OK, I somehow misunderstood your question. So bye bye Fedorov, hello applied Fedorov.

The following algorithm is based on the second iteration of the Fedorov algorithm :

  1. calculate all possible permutation for every set, and store them in the C0 list
  2. draw a first possible solution from the C0 space (one permutation for every set). This can be the original one, but as I need the indices, I rather just start at random.
  3. calculate the score for every new solution, where the first set is replaced by all permutations.
  4. replace the first set with the permutation giving the lowest score
  5. repeat 3-4 for every other set
  6. repeat 3-5 until score reaches 0 or for n iterations.
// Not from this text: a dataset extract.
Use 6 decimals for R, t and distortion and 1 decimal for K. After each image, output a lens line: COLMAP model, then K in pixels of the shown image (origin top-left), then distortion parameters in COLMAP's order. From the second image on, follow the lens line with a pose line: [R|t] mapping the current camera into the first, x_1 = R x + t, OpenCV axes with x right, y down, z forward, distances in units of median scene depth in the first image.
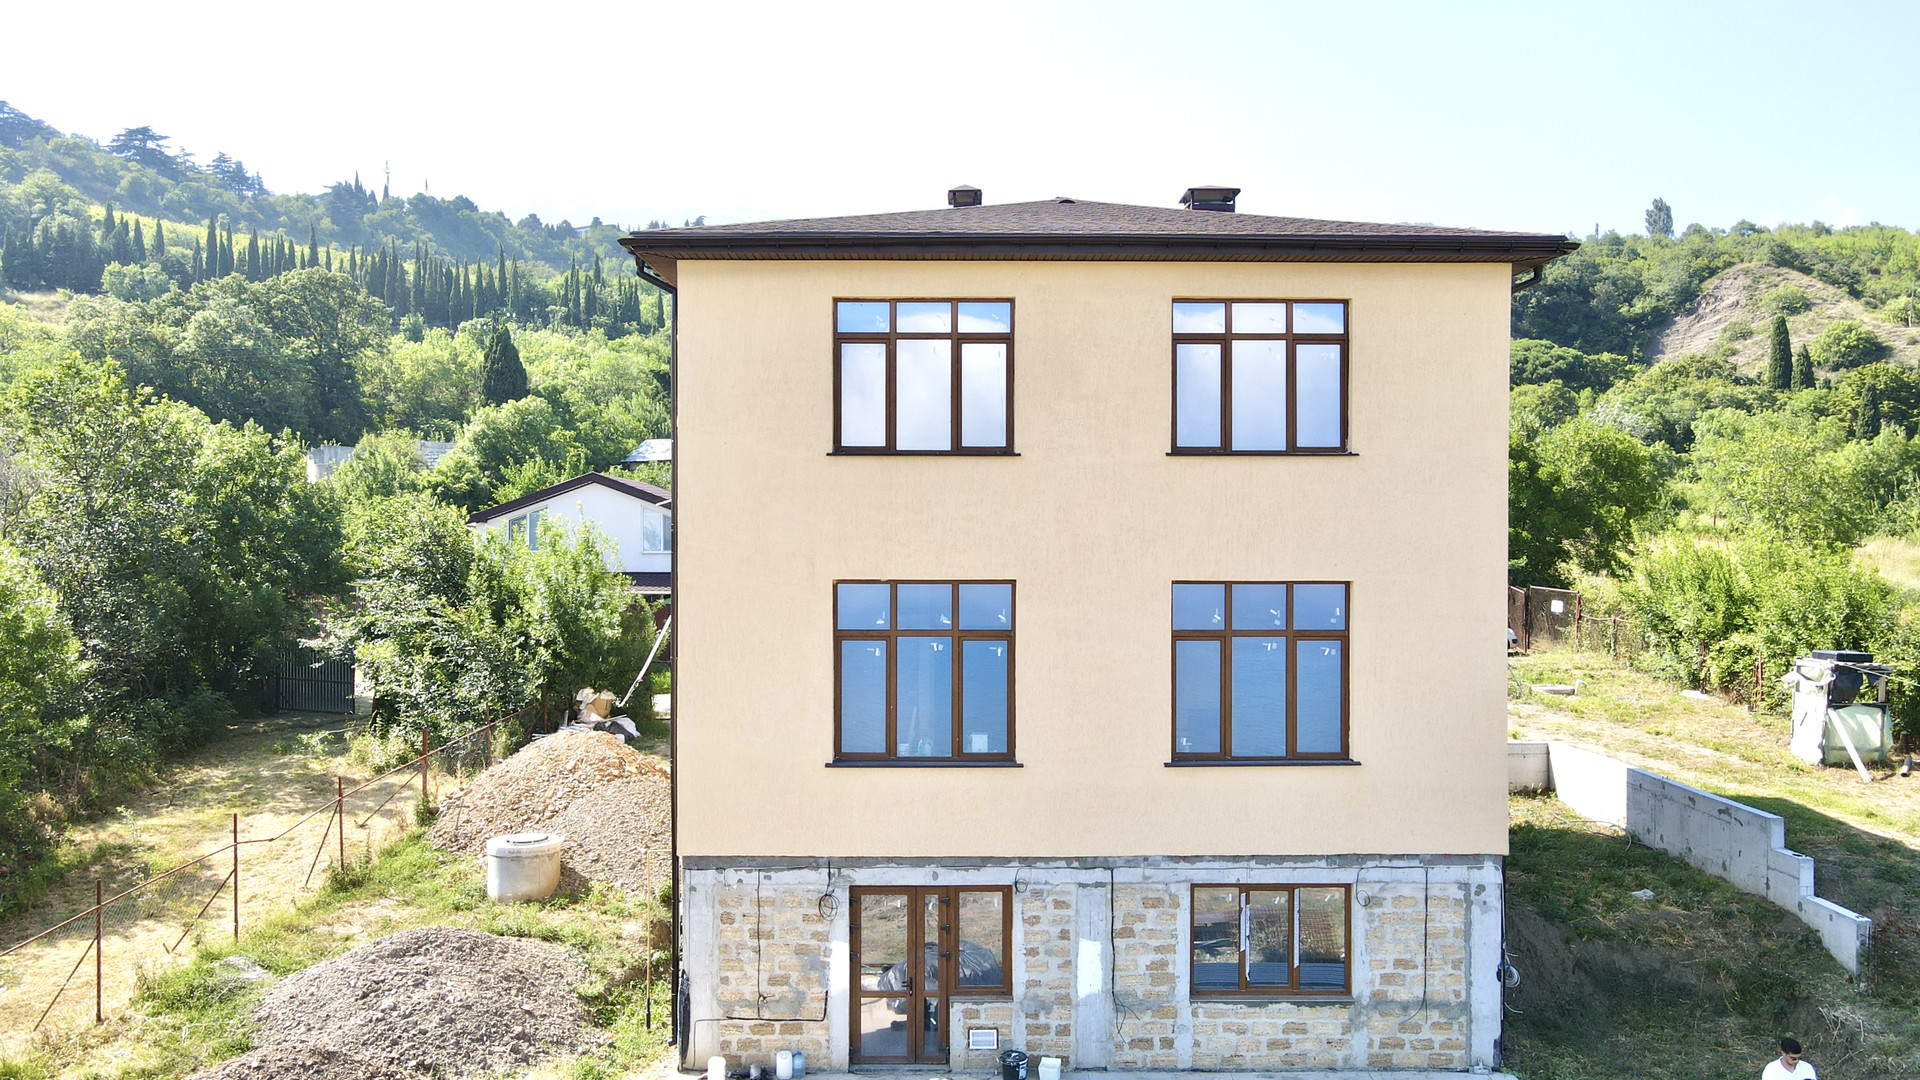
lens RADIAL K [[1435.2, 0, 960.0], [0, 1435.2, 540.0], [0, 0, 1]] dist [0.011750, 0.006195]
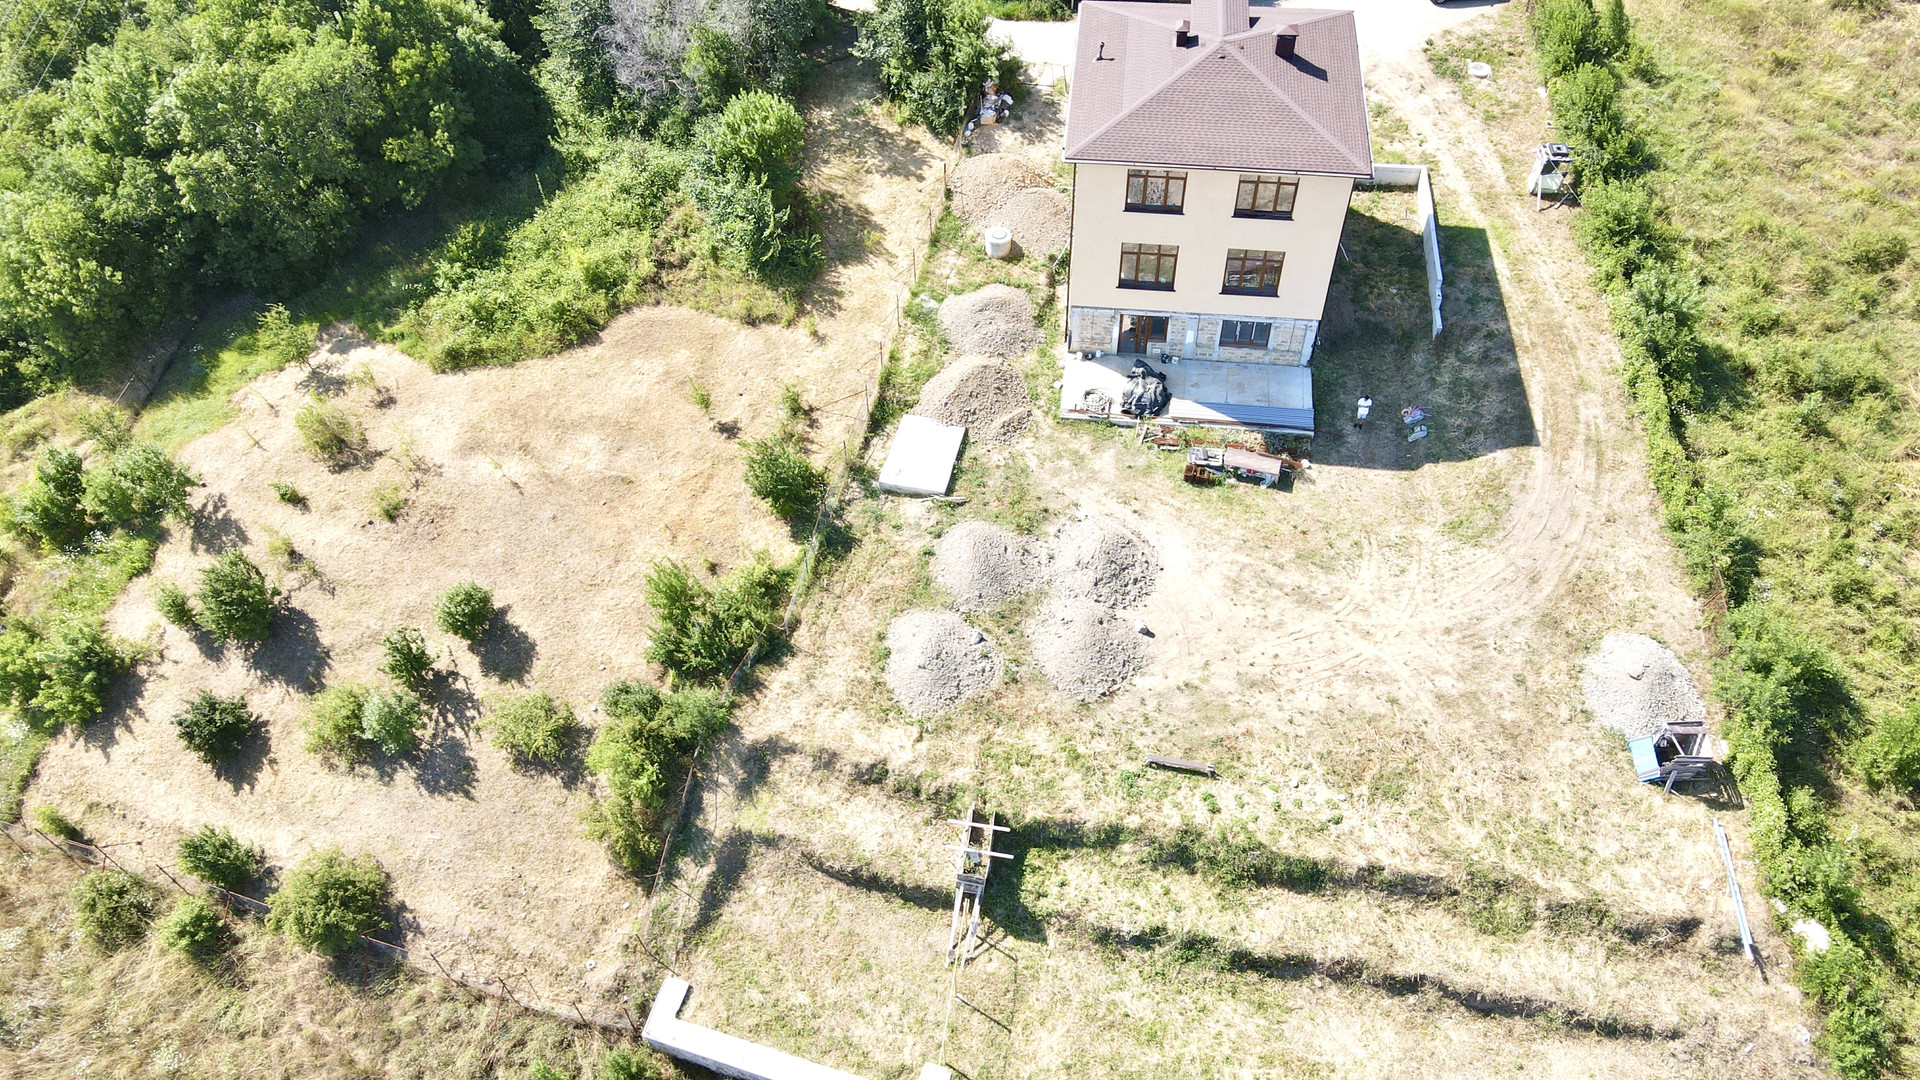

Optionally, you can restart the procedure after 10 iterations and start from another starting point. In you test case, it turned out that few starting points converged very slowly to 0. The function below found balanced experimental designs with a score of 0 in on average 1.5 seconds on my computer :

> X <- findOptimalDesign(df)
> balanceScore(balanceMatrix(X))
[1] 0
> mean(replicate(20, system.time(X <- findOptimalDesign(df))[3]))
[1] 1.733

So this is the function now (given your original balanceMatrix and balanceScore functions) :

findOptimalDesign <- function(x,iter=4,restart=T){
    stopifnot(require(combinat))
    # transform rows to list
    sets <- unlist(apply(x,1,list),recursive=F)
    nsets <- NROW(x)
    # C0 contains all possible design points
    C0 <- lapply(sets,permn)
    n <- gamma(NCOL(x)+1)

    # starting point
    id <- sample(1:n,nsets)
    Sol <- sapply(1:nsets,function(i)C0[[i]][id[i]])

    IT <- iter
    # other iterations
    while(IT > 0){
      for(i in 1:nsets){
          nn <- 1:n
          scores <- sapply(nn,function(p){
             tmp <- Sol
             tmp[[i]] <- C0[[i]][[p]]
             w <- balanceMatrix(do.call(rbind,tmp))
             balanceScore(w)
          })
          idnew <- nn[which.min(scores)]
          Sol[[i]] <- C0[[i]][[idnew]]

      }
      #Check if score is 0
      out <- as.data.frame(do.call(rbind,Sol))
      score <- balanceScore(balanceMatrix(out))
      if (score==0) {break}
      IT <- IT - 1

      # If asked, restart
      if(IT==0 & restart){
          id <- sample(1:n,nsets)
          Sol <- sapply(1:nsets,function(i)C0[[i]][id[i]])
          IT <- iter
      }
    }
    out
}

HTH

EDIT : fixed small bug (it restarted immediately after every round as I forgot to condition on IT). Doing that, it runs a bit faster still.